Mojo Is Not Ready for Advent of Code
Published:
It’s the end of the year, and that means that Advent of Code is over. I, like many others, find myself compelled to write about my experience solving this year’s puzzles.
This time last year, I considered—but ultimately rejected—using the novel Mojo programming language for Advent of Code. In 2023, Mojo simply wasn’t ready for the spotlight: it lacked too many essential features, and the pace of development was so rapid that the language grammar was shifting unpredictably from day to day. By December of this year, however, Mojo has stabilized (somewhat) and the standard library has been built out considerably.
Mojo seeks to be a replacement for Python. Its syntax is heavily influenced by Python; in fact, a lot of valid Python code is also valid Mojo code. But Mojo has advantages over Python: it’s compiled, statically typed, and has a borrow-checker. These characteristics mean it is potentially much faster than Python. (Mojo fans would want me to point out that Mojo has an additional set of advantages resulting from its ability to leverage hardware accelerators. These properties mean it is potentially even faster than C/C++/Rust under practical circumstances.) Since Mojo is so close to Python, it is almost as easy to write as Python. Consequently, Mojo advertises itself as a simple, ultra-fast language for Python users.
So for this year’s Advent of Code, I set out to answer the following question: Is Mojo good for Advent of Code?
The answer is no.
My experience with using Mojo to solve Advent of Code problems found it lacking in two fundamental ways.
- It’s not fast enough.
- It’s not easy enough to use.
Both points should be relatively shocking. Ease of use is a core development goal, and speed is the entire point. If Mojo can’t hit these targets, then it has no place in any code base.

• _DATASET EXTRACT_
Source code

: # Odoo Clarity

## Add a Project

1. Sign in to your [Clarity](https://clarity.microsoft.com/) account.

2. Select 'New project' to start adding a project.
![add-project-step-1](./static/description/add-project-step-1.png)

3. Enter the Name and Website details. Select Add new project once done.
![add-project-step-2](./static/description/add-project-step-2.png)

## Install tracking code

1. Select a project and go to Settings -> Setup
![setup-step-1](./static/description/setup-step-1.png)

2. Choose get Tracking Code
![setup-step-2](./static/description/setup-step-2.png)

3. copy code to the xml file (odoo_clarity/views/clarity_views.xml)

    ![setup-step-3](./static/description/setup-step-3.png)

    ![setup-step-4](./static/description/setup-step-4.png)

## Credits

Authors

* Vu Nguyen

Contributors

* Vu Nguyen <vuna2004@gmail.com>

• _WHAT YOU NEED TO DO_
a: What does the Mojo article say on these points?
(i) In which year did the author consider Mojo for Advent of Code but decide against it?
(ii) What three characteristics give Mojo advantages over Python?
(iii) What are the two fundamental ways in which the author found Mojo lacking?
b: Can you copy word for word everything in the Mojo article from "- It’s not fast" down to "any code base."?
The records have no connection to the Mojo article.

• _SOLUTIONS PER TASK_
a:
(i) 2023
(ii) It's compiled, statically typed, and has a borrow-checker.
(iii) It's not fast enough, and it's not easy enough to use.

b:
- It’s not fast enough.
- It’s not easy enough to use.
Both points should be relatively shocking. Ease of use is a core development goal, and speed is the entire point. If Mojo can’t hit these targets, then it has no place in any code base.